- [JOB ITEM]:
Which lines below contain "کاشی"? Copy every one of them.

- [Entries taken from a collection]:
Content starts
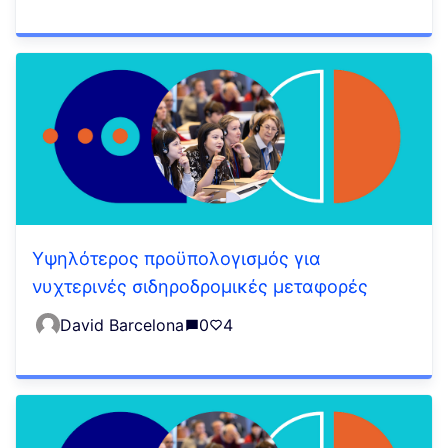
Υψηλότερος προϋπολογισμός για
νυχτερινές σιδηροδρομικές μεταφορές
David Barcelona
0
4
Content ends
Content starts
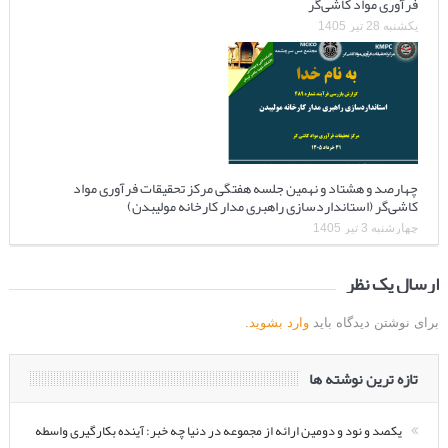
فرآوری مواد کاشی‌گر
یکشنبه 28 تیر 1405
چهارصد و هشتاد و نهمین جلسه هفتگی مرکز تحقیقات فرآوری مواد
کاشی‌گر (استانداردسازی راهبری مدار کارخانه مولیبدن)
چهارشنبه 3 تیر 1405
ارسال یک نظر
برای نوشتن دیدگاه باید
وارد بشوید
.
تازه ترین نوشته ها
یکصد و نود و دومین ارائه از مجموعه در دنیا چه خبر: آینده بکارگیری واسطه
Content ends
- [YOUR SOLUTION]:
فرآوری مواد کاشی‌گر
کاشی‌گر (استانداردسازی راهبری مدار کارخانه مولیبدن)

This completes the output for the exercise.